France outlawed fracking in 2011 under the government of former President Nicolas Sarkozy because of environmental concerns. His successor Francois Hollande has said he supports the ban. The country’s business lobbies have stepped up a campaign in recent months in favor of shale energy development, which commonly uses fracking. The lobbies argue it would help reverse France’s industrial decline, raise competitiveness through cheaper energy supplies and lower unemployment.

“The U.S. has invented environmental dumping,” Batho said today. “Gas prices in the U.S. don’t take into account the cost of environmental damage that future generations will have to pay.”

France should pass up on potential shale resources in favor of “massive development” of renewable energies including biomass, Batho said.

France and Poland have the greatest potential for recoverable shale gas in Europe, the International Energy Agency has said. The French anti-fracking law would allow some forms of drilling for research purposes under highly controlled conditions, something the government has so far blocked.

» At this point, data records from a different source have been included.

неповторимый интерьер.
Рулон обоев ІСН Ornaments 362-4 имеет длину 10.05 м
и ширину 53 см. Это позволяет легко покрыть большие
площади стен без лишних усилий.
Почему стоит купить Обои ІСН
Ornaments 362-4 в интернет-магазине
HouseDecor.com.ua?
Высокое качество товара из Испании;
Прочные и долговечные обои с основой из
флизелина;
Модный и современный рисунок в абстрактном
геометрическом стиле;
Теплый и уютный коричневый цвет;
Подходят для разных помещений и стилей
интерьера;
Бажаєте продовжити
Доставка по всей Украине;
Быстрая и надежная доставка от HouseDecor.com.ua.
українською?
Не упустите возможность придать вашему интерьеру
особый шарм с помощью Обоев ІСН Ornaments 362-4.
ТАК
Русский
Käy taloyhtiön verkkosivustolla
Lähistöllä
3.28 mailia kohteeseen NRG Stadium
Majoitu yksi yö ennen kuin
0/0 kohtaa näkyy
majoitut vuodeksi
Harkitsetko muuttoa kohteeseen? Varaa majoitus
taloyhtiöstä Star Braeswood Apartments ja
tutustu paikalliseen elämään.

“We have to at least allow research that would permit us to evaluate the resources we have in shale oil and gas,” Laurence Parisot, head of the French business lobby Medef, said during the same radio debate. “We need to know their characteristics and whether it would be profitable to develop them.”

If fracking is properly carried out, it can be “risk free,” she said. Banning the method is “signing the death knell” for France’s petrochemicals industry.”

The French parliament is scheduled to publish a study tomorrow on alternative techniques to fracking.

“Shale gas is not a miracle solution for Europe to lower energy prices,” EU Climate Commissioner Connie Hedegaard said in an interview published today in Le Monde newspaper. She said Europe should avoid the same “errors” as the U.S. through rules limiting risks of water pollution.